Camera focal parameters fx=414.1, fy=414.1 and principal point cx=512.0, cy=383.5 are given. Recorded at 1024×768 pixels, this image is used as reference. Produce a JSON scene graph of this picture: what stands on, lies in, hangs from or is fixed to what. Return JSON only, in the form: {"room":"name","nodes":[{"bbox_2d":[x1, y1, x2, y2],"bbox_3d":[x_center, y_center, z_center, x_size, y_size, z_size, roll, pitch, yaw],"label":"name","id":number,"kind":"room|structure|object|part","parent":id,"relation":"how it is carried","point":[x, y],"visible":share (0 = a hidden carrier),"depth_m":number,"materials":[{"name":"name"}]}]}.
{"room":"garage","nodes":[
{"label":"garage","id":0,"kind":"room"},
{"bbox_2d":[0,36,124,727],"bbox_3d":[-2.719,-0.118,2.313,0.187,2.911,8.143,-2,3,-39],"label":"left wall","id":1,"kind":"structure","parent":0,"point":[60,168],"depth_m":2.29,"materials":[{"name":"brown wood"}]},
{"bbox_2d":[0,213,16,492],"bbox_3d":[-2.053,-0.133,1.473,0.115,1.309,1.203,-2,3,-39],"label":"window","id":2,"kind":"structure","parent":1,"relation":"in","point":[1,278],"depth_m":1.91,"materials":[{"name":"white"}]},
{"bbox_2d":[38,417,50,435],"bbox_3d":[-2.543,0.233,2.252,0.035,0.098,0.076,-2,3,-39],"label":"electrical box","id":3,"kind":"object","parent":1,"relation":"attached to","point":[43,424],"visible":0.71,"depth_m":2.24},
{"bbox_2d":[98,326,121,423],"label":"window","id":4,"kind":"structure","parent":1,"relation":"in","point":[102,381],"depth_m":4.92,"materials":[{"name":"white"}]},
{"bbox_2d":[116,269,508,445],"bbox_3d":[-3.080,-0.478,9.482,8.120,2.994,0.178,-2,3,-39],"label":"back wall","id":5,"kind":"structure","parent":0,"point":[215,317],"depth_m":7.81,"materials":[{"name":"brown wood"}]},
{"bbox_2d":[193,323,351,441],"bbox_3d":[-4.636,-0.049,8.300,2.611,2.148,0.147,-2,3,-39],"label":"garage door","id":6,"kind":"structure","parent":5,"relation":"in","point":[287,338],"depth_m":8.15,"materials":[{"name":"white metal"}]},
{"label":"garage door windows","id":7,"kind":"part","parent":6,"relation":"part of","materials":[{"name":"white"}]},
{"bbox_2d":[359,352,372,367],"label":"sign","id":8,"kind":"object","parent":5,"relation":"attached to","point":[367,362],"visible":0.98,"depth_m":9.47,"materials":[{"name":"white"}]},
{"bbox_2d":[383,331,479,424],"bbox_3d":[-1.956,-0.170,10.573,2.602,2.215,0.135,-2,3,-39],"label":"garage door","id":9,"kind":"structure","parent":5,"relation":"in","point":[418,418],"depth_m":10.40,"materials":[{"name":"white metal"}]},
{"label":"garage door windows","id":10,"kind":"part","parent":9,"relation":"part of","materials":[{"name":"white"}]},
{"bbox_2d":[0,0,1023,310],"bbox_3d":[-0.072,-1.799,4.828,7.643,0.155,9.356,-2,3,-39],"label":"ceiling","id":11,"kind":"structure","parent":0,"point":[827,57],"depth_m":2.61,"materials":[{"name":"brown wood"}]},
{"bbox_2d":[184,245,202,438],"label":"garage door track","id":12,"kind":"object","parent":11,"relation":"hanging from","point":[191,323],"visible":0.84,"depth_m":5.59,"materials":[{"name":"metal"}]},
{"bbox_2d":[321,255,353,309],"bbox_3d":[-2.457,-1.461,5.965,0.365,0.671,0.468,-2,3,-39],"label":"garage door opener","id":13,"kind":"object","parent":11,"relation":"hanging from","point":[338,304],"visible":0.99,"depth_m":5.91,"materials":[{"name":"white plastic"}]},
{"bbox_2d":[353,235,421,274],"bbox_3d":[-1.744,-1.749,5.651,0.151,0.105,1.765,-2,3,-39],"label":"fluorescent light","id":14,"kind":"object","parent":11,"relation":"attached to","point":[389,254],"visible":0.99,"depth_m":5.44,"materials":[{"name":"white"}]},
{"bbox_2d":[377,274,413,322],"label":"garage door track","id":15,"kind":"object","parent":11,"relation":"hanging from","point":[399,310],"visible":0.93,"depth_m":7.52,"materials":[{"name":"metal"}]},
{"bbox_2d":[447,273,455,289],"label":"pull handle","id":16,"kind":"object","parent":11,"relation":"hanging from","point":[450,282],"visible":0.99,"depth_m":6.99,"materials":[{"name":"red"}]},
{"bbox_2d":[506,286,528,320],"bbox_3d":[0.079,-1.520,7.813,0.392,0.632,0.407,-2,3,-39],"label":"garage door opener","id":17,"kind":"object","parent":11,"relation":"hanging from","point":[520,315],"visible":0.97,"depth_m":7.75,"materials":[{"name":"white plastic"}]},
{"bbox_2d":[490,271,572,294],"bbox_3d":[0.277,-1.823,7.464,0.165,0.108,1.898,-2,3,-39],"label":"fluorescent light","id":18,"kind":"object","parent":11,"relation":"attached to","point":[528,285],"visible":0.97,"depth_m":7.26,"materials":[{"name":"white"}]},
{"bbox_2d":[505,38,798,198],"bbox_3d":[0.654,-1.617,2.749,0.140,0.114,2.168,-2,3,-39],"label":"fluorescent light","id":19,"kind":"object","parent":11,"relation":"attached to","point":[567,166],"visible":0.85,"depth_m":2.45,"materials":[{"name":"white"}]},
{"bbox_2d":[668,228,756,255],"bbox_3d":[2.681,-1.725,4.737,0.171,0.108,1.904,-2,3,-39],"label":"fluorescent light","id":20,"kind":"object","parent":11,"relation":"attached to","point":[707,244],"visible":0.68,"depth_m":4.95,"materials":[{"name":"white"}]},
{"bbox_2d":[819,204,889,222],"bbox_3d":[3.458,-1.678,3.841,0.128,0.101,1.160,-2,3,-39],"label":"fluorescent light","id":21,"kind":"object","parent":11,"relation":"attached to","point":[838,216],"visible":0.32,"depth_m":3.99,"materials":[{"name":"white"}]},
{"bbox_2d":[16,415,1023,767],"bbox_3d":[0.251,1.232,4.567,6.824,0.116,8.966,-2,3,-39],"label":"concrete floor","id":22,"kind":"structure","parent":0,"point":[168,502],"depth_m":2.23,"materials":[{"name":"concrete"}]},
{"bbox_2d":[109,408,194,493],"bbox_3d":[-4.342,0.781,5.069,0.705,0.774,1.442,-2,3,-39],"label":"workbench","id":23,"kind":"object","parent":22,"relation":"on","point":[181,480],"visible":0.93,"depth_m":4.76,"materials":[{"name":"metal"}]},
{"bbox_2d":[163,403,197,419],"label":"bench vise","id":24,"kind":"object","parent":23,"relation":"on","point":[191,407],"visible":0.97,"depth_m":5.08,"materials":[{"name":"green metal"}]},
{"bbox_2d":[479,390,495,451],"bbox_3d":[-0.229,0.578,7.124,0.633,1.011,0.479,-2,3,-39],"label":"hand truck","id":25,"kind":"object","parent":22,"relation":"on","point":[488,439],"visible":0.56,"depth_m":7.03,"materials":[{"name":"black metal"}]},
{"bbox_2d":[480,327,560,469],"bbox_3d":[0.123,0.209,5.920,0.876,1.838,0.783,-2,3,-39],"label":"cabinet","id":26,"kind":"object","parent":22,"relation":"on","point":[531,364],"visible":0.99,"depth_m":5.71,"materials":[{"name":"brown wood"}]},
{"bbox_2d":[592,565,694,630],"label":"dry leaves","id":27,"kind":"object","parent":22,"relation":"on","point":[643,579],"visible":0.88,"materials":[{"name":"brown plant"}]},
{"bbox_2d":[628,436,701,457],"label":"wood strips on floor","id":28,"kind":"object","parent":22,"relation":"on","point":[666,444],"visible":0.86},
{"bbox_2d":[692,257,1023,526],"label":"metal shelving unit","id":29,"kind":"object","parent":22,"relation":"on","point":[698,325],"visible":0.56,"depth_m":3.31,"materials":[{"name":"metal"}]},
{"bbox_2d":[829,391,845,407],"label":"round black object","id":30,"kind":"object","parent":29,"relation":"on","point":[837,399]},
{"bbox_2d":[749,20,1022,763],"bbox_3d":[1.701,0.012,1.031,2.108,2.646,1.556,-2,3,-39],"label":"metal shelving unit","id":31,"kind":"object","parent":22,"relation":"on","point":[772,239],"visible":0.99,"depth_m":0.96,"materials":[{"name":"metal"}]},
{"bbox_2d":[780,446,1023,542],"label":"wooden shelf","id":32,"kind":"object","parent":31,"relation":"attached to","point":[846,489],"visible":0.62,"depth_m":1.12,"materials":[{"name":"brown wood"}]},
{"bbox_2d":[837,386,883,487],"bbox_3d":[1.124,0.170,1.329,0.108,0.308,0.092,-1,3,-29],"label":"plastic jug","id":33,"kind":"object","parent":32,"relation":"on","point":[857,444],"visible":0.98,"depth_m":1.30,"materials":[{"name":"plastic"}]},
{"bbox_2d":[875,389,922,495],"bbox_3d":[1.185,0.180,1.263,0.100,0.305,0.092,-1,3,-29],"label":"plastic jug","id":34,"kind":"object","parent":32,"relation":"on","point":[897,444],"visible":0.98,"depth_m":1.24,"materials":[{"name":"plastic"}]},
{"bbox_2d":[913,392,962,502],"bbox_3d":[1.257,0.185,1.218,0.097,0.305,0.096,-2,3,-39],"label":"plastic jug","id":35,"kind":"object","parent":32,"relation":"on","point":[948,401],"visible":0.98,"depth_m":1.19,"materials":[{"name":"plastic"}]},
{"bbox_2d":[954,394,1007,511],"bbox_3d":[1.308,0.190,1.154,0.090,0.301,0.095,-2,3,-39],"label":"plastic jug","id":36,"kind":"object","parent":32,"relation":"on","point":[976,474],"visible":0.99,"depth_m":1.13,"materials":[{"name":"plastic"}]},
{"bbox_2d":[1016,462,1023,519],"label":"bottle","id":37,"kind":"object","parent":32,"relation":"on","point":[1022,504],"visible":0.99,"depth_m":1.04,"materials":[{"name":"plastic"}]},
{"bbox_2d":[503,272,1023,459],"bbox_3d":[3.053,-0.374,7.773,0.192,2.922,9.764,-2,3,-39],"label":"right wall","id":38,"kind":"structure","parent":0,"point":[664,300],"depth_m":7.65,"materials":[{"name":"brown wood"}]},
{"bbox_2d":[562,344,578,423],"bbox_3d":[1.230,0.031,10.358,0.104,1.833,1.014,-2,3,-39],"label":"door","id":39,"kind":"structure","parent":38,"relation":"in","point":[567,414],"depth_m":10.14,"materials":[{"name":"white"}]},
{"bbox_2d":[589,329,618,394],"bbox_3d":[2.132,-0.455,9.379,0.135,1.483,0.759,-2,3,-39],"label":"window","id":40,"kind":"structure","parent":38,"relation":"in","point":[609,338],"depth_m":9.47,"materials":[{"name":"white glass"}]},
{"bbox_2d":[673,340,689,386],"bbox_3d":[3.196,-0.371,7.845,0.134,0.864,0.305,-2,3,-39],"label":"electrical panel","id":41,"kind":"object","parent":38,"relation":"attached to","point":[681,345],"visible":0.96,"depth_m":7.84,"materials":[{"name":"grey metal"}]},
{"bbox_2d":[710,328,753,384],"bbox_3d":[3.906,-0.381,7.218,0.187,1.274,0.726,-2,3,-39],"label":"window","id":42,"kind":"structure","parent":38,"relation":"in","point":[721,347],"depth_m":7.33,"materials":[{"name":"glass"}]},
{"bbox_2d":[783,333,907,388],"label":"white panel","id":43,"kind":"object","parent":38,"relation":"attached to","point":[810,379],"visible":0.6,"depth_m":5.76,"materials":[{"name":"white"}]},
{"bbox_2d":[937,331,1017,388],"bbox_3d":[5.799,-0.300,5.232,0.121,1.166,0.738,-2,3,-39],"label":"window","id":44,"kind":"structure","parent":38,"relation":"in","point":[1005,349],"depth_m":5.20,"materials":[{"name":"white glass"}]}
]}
● ● ●
* TASK *
If a line in the entries above contains "windows", include it in the count, then report only the total.

* ANSWER *
2